# Was such ich?



## stephsto (8. Oktober 2004)

Hallo,

ich bin noch Linux Neuling also bitte nehmt mir die Frage nicht übel. Ich hab ein Netzwerk bei mir zuhause. 4 Rechner einer davon mit Suse Linux 8.1 die anderen mit Windows 2000. Auf dem Linux Rechner läuft ein PDC ein IMAP Mailserver und Apache als Webserver. Ich möchte nun folgendes. Der hat ne 80 Gigabyte Platte bekommen und nun würde ich gerne Programme auf dem Server installieren können und diese dann mit jedem Rechner im Netzwerk ausführen können. Da gibts doch bestimmt ein Schlagwort wnach ich googlen kann oder so, ich brauch halt infos, oder gibts sowas gar nicht?

Danke.

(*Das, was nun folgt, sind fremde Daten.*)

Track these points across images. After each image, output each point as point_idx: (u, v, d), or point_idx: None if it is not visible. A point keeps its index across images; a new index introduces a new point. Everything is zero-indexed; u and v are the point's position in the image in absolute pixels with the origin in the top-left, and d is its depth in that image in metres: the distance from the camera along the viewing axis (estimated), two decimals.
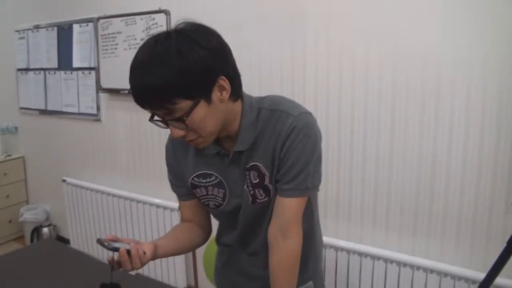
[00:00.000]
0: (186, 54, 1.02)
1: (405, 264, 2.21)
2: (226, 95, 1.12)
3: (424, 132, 2.13)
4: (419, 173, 2.18)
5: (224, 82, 1.10)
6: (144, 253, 1.18)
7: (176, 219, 3.03)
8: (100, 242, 1.12)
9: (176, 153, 1.37)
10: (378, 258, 2.29)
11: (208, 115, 1.10)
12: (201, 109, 1.08)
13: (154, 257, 1.24)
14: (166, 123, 1.12)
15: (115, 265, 1.15)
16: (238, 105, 1.21)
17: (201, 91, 1.07)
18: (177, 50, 1.02)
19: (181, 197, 1.43)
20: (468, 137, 2.04)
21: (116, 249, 1.12)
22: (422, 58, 2.08)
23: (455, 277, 2.10)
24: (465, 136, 2.04)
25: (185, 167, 1.35)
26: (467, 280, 2.07)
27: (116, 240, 1.17)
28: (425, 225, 2.21)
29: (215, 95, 1.10)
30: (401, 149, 2.21)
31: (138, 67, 1.05)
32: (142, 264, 1.18)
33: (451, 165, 2.09)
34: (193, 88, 1.05)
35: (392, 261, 2.25)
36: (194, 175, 1.33)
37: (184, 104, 1.05)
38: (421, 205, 2.20)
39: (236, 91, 1.17)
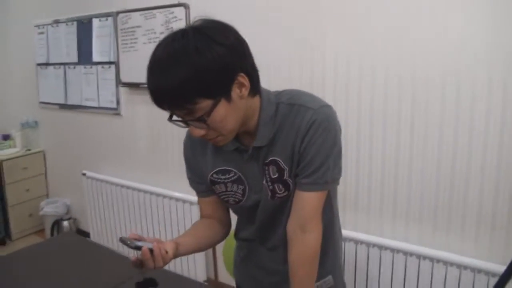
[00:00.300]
0: (204, 52, 1.00)
1: (425, 257, 2.20)
2: (245, 91, 1.10)
3: (444, 123, 2.11)
4: (439, 166, 2.16)
5: (243, 79, 1.08)
6: (166, 252, 1.16)
7: (195, 212, 3.04)
8: (122, 240, 1.11)
9: (194, 150, 1.36)
10: (398, 251, 2.28)
11: (228, 113, 1.08)
12: (222, 108, 1.06)
13: (176, 255, 1.23)
14: (186, 122, 1.11)
15: (138, 263, 1.14)
16: (256, 101, 1.19)
17: (221, 89, 1.05)
18: (195, 48, 1.00)
19: (200, 193, 1.42)
20: (488, 128, 2.01)
21: (138, 248, 1.11)
22: (441, 51, 2.06)
23: (475, 270, 2.09)
24: (485, 126, 2.02)
25: (204, 163, 1.34)
26: (487, 273, 2.06)
27: (138, 238, 1.16)
28: (445, 218, 2.19)
29: (235, 92, 1.08)
30: (421, 140, 2.19)
31: (156, 67, 1.03)
32: (165, 263, 1.17)
33: (471, 157, 2.07)
34: (213, 86, 1.03)
35: (412, 254, 2.24)
36: (213, 172, 1.31)
37: (204, 104, 1.03)
38: (441, 198, 2.18)
39: (255, 87, 1.15)
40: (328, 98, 2.31)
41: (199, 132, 1.11)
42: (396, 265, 2.28)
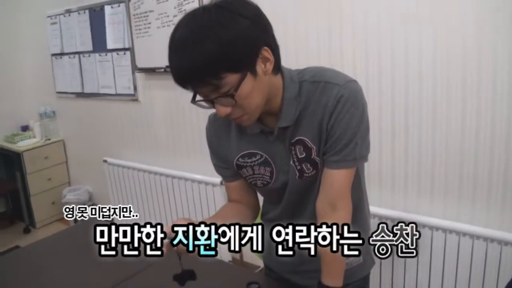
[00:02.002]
0: (229, 25, 0.99)
1: (451, 231, 2.18)
2: (270, 66, 1.09)
3: (467, 96, 2.08)
4: (463, 139, 2.13)
5: (267, 53, 1.07)
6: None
7: (218, 194, 3.07)
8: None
9: (218, 135, 1.35)
10: (424, 226, 2.26)
11: (254, 89, 1.07)
12: (248, 83, 1.05)
13: None
14: (211, 101, 1.09)
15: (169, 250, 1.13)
16: (279, 79, 1.18)
17: (247, 63, 1.04)
18: (219, 22, 0.99)
19: (226, 178, 1.41)
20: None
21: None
22: (461, 24, 2.03)
23: (501, 243, 2.06)
24: (508, 97, 1.99)
25: (228, 148, 1.33)
26: None
27: (188, 222, 1.12)
28: (470, 191, 2.17)
29: (259, 67, 1.07)
30: (444, 115, 2.16)
31: (180, 45, 1.02)
32: None
33: (495, 129, 2.04)
34: (239, 60, 1.02)
35: (437, 228, 2.23)
36: (238, 156, 1.30)
37: (231, 78, 1.02)
38: (465, 171, 2.15)
39: (278, 64, 1.14)
40: (347, 70, 2.32)
41: (224, 110, 1.09)
42: (422, 240, 2.25)
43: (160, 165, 3.47)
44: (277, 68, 1.15)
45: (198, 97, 1.10)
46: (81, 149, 4.36)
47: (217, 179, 3.02)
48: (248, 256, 3.11)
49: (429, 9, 2.10)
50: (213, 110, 1.15)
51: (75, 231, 2.38)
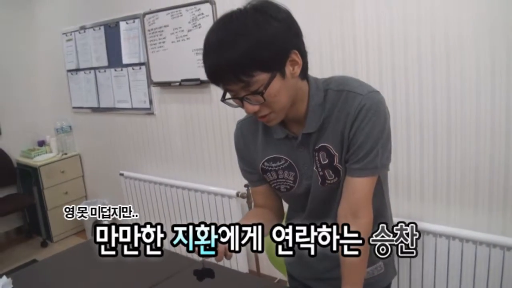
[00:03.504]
0: (264, 26, 1.05)
1: (454, 238, 2.18)
2: (298, 69, 1.14)
3: (481, 103, 2.08)
4: (492, 148, 2.11)
5: (296, 56, 1.12)
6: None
7: (234, 206, 3.08)
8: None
9: (245, 140, 1.40)
10: (428, 232, 2.27)
11: (281, 89, 1.12)
12: (277, 83, 1.09)
13: None
14: (240, 100, 1.13)
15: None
16: (305, 85, 1.22)
17: (277, 63, 1.09)
18: (254, 22, 1.05)
19: (252, 183, 1.45)
20: None
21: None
22: (473, 31, 2.03)
23: (504, 248, 2.06)
24: None
25: (255, 153, 1.37)
26: None
27: None
28: (501, 203, 2.14)
29: (288, 69, 1.12)
30: (473, 122, 2.14)
31: (216, 43, 1.07)
32: (228, 257, 1.16)
33: (493, 132, 2.06)
34: (271, 60, 1.07)
35: (441, 235, 2.24)
36: (264, 160, 1.34)
37: (261, 77, 1.07)
38: (496, 182, 2.13)
39: (305, 69, 1.18)
40: (374, 83, 2.33)
41: (252, 108, 1.13)
42: (452, 251, 2.25)
43: (176, 178, 3.50)
44: (304, 72, 1.19)
45: (227, 95, 1.15)
46: (98, 163, 4.40)
47: (233, 191, 3.04)
48: (265, 268, 3.11)
49: (444, 15, 2.11)
50: (240, 116, 1.19)
51: (92, 245, 2.38)
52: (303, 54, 1.15)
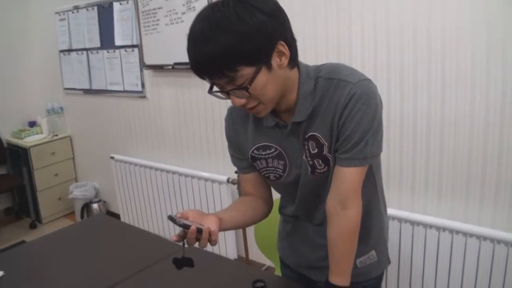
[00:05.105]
0: (246, 19, 1.01)
1: (471, 235, 2.14)
2: (285, 60, 1.11)
3: (476, 95, 2.07)
4: (486, 140, 2.10)
5: (283, 47, 1.09)
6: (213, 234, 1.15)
7: (224, 191, 3.07)
8: (171, 218, 1.12)
9: (235, 127, 1.38)
10: (430, 226, 2.25)
11: (268, 82, 1.09)
12: (263, 76, 1.07)
13: (219, 231, 1.22)
14: (226, 93, 1.11)
15: (180, 240, 1.15)
16: (295, 73, 1.19)
17: (262, 56, 1.06)
18: (236, 15, 1.01)
19: (241, 170, 1.43)
20: None
21: (186, 226, 1.12)
22: (470, 21, 2.01)
23: (508, 244, 2.04)
24: None
25: (245, 140, 1.35)
26: None
27: (186, 218, 1.16)
28: (492, 194, 2.13)
29: (275, 61, 1.09)
30: (467, 114, 2.12)
31: (198, 36, 1.04)
32: (213, 243, 1.16)
33: (503, 131, 2.03)
34: (255, 54, 1.04)
35: (444, 229, 2.22)
36: (254, 148, 1.33)
37: (246, 71, 1.04)
38: (489, 174, 2.12)
39: (294, 58, 1.15)
40: (368, 72, 2.29)
41: (239, 101, 1.11)
42: (442, 243, 2.24)
43: (167, 162, 3.48)
44: (293, 61, 1.16)
45: (214, 88, 1.12)
46: (88, 145, 4.37)
47: (223, 176, 3.02)
48: (254, 255, 3.10)
49: (441, 6, 2.08)
50: (229, 104, 1.17)
51: (81, 227, 2.39)
52: (291, 44, 1.12)
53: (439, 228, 2.23)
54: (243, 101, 1.11)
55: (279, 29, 1.07)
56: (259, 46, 1.04)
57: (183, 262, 1.20)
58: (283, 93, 1.17)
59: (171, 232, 1.06)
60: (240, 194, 1.49)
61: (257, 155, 1.33)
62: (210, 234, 1.14)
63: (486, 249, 2.11)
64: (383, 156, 1.28)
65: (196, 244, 1.16)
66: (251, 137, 1.33)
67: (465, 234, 2.16)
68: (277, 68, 1.10)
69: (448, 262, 2.24)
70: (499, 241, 2.08)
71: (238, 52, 1.02)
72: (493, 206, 2.14)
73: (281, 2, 1.14)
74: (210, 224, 1.16)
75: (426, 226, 2.27)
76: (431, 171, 2.29)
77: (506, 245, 2.06)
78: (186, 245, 1.17)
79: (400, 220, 2.35)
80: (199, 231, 1.13)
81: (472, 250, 2.15)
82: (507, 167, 2.06)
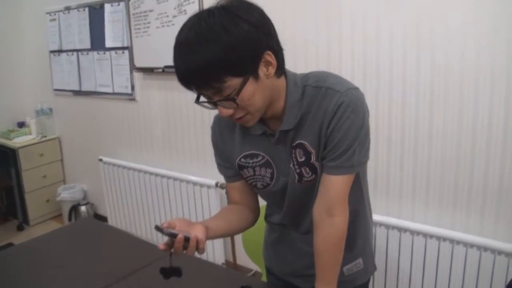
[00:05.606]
0: (231, 30, 1.00)
1: (458, 242, 2.15)
2: (272, 70, 1.10)
3: (464, 101, 2.08)
4: (473, 149, 2.10)
5: (269, 57, 1.08)
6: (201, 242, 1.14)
7: (212, 196, 3.06)
8: (158, 228, 1.11)
9: (222, 134, 1.37)
10: (418, 233, 2.26)
11: (256, 92, 1.09)
12: (250, 86, 1.07)
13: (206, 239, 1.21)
14: (213, 103, 1.10)
15: (168, 249, 1.14)
16: (282, 82, 1.19)
17: (249, 67, 1.05)
18: (222, 26, 1.00)
19: (228, 178, 1.42)
20: (508, 108, 1.97)
21: (173, 236, 1.11)
22: (460, 32, 2.02)
23: (509, 255, 2.03)
24: (505, 108, 1.98)
25: (232, 148, 1.34)
26: None
27: (172, 227, 1.15)
28: (479, 202, 2.14)
29: (262, 70, 1.08)
30: (455, 122, 2.13)
31: (184, 47, 1.03)
32: (201, 251, 1.15)
33: (491, 138, 2.04)
34: (241, 64, 1.03)
35: (431, 236, 2.22)
36: (241, 156, 1.32)
37: (233, 82, 1.04)
38: (476, 182, 2.13)
39: (281, 67, 1.15)
40: (357, 80, 2.30)
41: (227, 111, 1.11)
42: (428, 250, 2.25)
43: (156, 166, 3.46)
44: (280, 70, 1.16)
45: (202, 98, 1.12)
46: (77, 147, 4.34)
47: (212, 181, 3.01)
48: (242, 259, 3.09)
49: (428, 15, 2.09)
50: (216, 111, 1.16)
51: (69, 230, 2.37)
52: (278, 53, 1.12)
53: (426, 235, 2.24)
54: (230, 111, 1.11)
55: (265, 39, 1.07)
56: (246, 56, 1.03)
57: (170, 272, 1.19)
58: (270, 101, 1.17)
59: (158, 235, 1.05)
60: (228, 199, 1.49)
61: (244, 164, 1.32)
62: (197, 242, 1.13)
63: (473, 256, 2.12)
64: (370, 162, 1.28)
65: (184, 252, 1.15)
66: (238, 145, 1.32)
67: (452, 241, 2.17)
68: (264, 78, 1.10)
69: (435, 269, 2.24)
70: (485, 249, 2.08)
71: (225, 63, 1.01)
72: (480, 213, 2.15)
73: (272, 11, 1.14)
74: (197, 232, 1.15)
75: (413, 233, 2.27)
76: (418, 178, 2.29)
77: (493, 252, 2.07)
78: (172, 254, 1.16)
79: (388, 226, 2.34)
80: (187, 239, 1.12)
81: (458, 257, 2.16)
82: (494, 175, 2.07)
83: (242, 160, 1.32)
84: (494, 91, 1.99)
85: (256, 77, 1.07)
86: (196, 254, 1.15)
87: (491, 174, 2.08)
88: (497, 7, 1.92)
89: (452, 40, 2.05)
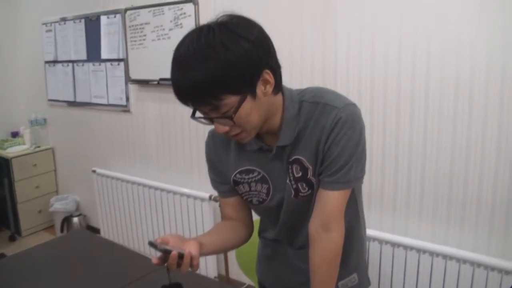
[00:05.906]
0: (230, 47, 1.00)
1: (451, 258, 2.15)
2: (269, 88, 1.10)
3: (458, 114, 2.09)
4: (467, 164, 2.11)
5: (268, 75, 1.08)
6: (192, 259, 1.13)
7: (206, 209, 3.05)
8: (151, 244, 1.11)
9: (217, 150, 1.36)
10: (411, 248, 2.26)
11: (253, 110, 1.09)
12: (247, 104, 1.06)
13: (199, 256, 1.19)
14: (210, 119, 1.10)
15: (161, 263, 1.13)
16: (279, 98, 1.19)
17: (247, 85, 1.05)
18: (221, 43, 1.00)
19: (222, 194, 1.41)
20: (501, 124, 1.99)
21: (168, 252, 1.10)
22: (455, 48, 2.04)
23: (502, 271, 2.03)
24: (498, 124, 2.00)
25: (227, 163, 1.33)
26: None
27: (166, 243, 1.14)
28: (473, 218, 2.15)
29: (259, 89, 1.08)
30: (449, 137, 2.15)
31: (182, 62, 1.03)
32: (195, 268, 1.14)
33: (484, 153, 2.05)
34: (239, 82, 1.03)
35: (424, 251, 2.22)
36: (236, 172, 1.31)
37: (230, 100, 1.03)
38: (469, 198, 2.14)
39: (278, 84, 1.15)
40: (352, 95, 2.30)
41: (223, 128, 1.11)
42: (422, 265, 2.24)
43: (149, 178, 3.44)
44: (278, 88, 1.16)
45: (198, 114, 1.11)
46: (70, 158, 4.32)
47: (206, 194, 3.00)
48: (234, 273, 3.08)
49: (423, 30, 2.11)
50: (212, 126, 1.16)
51: (61, 242, 2.36)
52: (276, 71, 1.11)
53: (420, 250, 2.24)
54: (226, 128, 1.11)
55: (264, 57, 1.07)
56: (244, 75, 1.03)
57: None
58: (267, 118, 1.17)
59: (151, 248, 1.04)
60: (221, 212, 1.48)
61: (239, 179, 1.31)
62: (191, 258, 1.12)
63: (466, 272, 2.12)
64: (364, 177, 1.28)
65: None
66: (233, 161, 1.32)
67: (445, 256, 2.17)
68: (262, 96, 1.10)
69: (428, 285, 2.24)
70: (479, 265, 2.08)
71: (223, 80, 1.00)
72: (474, 229, 2.15)
73: (268, 25, 1.14)
74: (191, 249, 1.13)
75: (407, 248, 2.28)
76: (412, 193, 2.30)
77: (486, 268, 2.07)
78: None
79: (381, 241, 2.34)
80: (180, 256, 1.11)
81: (452, 273, 2.16)
82: (487, 191, 2.08)
83: (238, 176, 1.31)
84: (488, 107, 2.01)
85: (254, 95, 1.07)
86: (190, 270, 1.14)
87: (485, 190, 2.09)
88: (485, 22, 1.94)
89: (448, 55, 2.07)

Gruß stephsto


----------



## thoern (8. Oktober 2004)

Programme kannst Du wie folgt installieren:

 rpm -i <file.rpm>
 rpm -U <file.rpm>
 tar xvf <file.tar>
 gtar xzvf <file.tar.gz>
 cpio -idmv <file.cpio>
 unzip <file.zip>
 gunzip <file.gz>
 bunzip <file.bz>
 .....

 Was soll man dazu sagen


----------



## imweasel (8. Oktober 2004)

thoern hat gesagt.:
			
		

> Programme kannst Du wie folgt installieren:
> 
> rpm -i <file.rpm>
> rpm -U <file.rpm>
> ...



Da liegtst du aber teilweise falsch, denn mit *tar, gtar, cpio, unzip....* ist es mir bis zum heutigen Zeitpunkt nicht gelungen Programme zu installieren, ich konnte damit nur entpacken.

Wenn du Programme remote starten willst, aber die Ausgabe (z.B. Fenster) lokal auf deinem Rechner erscheinen sollen, dann gibt es dafür mehrer Möglichkeiten.
Am leichtesten wenn du eine linux zu linux verbindung hast (login->export DISPLAY->Anwendung (&) starten)

Du kannst z.B. nach *remote desktop* o.ä. googeln.

Achja... für Windows gibts z.B. Exceed oder du installierst dir cygwin incl. X-Server.


----------



## thoern (8. Oktober 2004)

Hi,

 das kommt drauf an was man unter "installieren" versteht. Aber im Prinzip hast du recht.


----------